No longer caring if it opened her up to Willem, Mercy reached out to touch Kator’s mind. There was nothing but blank emptiness. Not even a spark of his mental signature remained. His head lay at an odd angle; his neck was broken. She moved on to Jaxon, was surprised when she felt the flicker of a presence there. Fading fast. She closed her eyes, allowing herself a brief moment of grief.
A boy’s life, so much potential, had been snuffed out on a whim. A good man had been forced to do something reprehensible, and another lay dying. Anger rose quickly on the heels of sadness. No more of her people would die today.
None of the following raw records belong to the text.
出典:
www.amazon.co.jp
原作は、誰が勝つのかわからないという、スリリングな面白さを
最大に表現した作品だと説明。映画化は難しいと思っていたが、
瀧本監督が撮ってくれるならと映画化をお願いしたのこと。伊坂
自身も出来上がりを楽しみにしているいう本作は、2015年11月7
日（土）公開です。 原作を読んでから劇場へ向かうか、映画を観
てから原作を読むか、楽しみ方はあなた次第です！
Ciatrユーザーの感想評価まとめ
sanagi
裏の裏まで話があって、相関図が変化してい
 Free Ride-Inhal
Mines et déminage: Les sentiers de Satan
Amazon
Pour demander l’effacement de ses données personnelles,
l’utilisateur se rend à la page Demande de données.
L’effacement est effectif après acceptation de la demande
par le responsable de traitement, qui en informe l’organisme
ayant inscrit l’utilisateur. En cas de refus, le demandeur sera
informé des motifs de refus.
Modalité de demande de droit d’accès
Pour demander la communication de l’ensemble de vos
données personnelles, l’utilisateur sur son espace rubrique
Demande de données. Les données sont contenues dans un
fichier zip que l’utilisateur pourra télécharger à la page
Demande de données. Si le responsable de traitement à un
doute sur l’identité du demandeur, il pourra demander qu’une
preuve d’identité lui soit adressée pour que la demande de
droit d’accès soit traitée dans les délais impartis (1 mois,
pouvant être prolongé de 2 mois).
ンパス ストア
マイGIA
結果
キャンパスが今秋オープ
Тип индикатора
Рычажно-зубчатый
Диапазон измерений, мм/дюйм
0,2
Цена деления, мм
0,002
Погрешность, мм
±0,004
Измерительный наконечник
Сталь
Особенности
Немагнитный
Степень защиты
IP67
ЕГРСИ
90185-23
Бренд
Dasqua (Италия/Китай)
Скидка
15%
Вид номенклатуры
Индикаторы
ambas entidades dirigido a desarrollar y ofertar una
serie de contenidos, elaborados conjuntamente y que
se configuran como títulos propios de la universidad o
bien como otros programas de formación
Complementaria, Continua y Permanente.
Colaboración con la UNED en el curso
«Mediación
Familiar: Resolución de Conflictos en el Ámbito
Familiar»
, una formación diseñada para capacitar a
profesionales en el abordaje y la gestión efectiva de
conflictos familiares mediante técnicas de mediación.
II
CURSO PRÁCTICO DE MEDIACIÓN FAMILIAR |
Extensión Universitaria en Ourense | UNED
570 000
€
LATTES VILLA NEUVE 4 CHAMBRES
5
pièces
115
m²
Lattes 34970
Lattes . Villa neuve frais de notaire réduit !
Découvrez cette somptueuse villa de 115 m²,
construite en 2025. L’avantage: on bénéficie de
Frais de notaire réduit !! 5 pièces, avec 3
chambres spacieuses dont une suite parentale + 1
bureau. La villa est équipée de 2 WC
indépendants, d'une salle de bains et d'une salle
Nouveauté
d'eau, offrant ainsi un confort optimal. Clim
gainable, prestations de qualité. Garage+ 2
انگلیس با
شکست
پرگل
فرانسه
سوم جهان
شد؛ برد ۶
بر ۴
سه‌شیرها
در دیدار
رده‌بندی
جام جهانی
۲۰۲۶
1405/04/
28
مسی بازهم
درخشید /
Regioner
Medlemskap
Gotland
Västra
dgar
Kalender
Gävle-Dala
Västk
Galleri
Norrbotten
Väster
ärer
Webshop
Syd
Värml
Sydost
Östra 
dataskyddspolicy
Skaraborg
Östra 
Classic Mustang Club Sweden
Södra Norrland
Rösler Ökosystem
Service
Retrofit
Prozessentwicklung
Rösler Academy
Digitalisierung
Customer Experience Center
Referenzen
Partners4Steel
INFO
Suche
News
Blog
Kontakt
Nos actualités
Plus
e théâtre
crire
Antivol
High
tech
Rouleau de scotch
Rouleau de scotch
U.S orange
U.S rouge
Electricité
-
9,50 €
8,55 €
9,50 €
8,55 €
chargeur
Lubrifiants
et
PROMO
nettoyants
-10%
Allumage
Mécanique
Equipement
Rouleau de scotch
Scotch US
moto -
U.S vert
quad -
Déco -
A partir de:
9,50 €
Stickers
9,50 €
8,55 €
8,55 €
Willem stood, and she took a perverse satisfaction in the fact that his suit was hopelessly wrinkled, and even smudged with dirt in a few places. Rani was next to him, looking dazed and more vulnerable than she had moments ago. She almost seemed confused, looking around like she didn’t quite know where she was.
Was Willem controlling her somehow?
“Mercy.” The way Willem said her name, it might have been a curse. “As usual, you manage to be mo
re trouble than you’re worth.”
She smiled at him. It was more a baring of teeth. “Fuck you.”
“And charming, even in the end.”
“Still trying to kill me?”
Anger tightened his face, made his scar stand out starkly white against his skin. “We finally have the queen we need. You are obsolete, and despite your shortcomings, present a threat we cannot allow to stand.”
“Which is it, Will? Either I’m useless, or a threat. You can’t have it both ways.”
He ignored her, turning to put both hands on Rani’s shoulders. Mercy took the opportunity to search the crowd around him. She saw both pirates and his people, including the girl who’d teleported him away at the space station. He was confident, but he also had an escape. Mercy set her jaw. No way was he going to get the chance to take it.
Turning, she caught a glimpse of something behind the throne that made her breath catch and her heart stutter. A shock of white hair. She eased to the side and couldn’t breath; it was Wolfgang. He lay as still as Kator, and Mercy stared with tears welling, unable to move or look away. She struggled with herself for a horrible, endless moment. She wanted to reach out mentally to check for his mind, but dreaded what she would find. Breath ragged, she forced herself to feel for him. She had to know.
Faintly, so faint she thought she might be imagining it, she felt the familiar whisper of his presence. Still and silent, but there. He was alive, barely.
A muttered curse brought her attention back to Willem. Luckily, his attention wasn’t on her. He might not know the old Wolf still lived, and Mercy would rather shoot herself than bring it to his attention. Willem was focused on Rani. He looked unhappy, and anything that he found upsetting had to be good news for her. Rani, she noted, wasn’t looking so good. He helped her to sit back on her throne, but her eyes reflected confusion.
“What’s wrong, Will?” Mercy shoved aside the worry and fear. She couldn’t deal with it now. “Your pet isn’t quite the replacement queen you were hoping for?”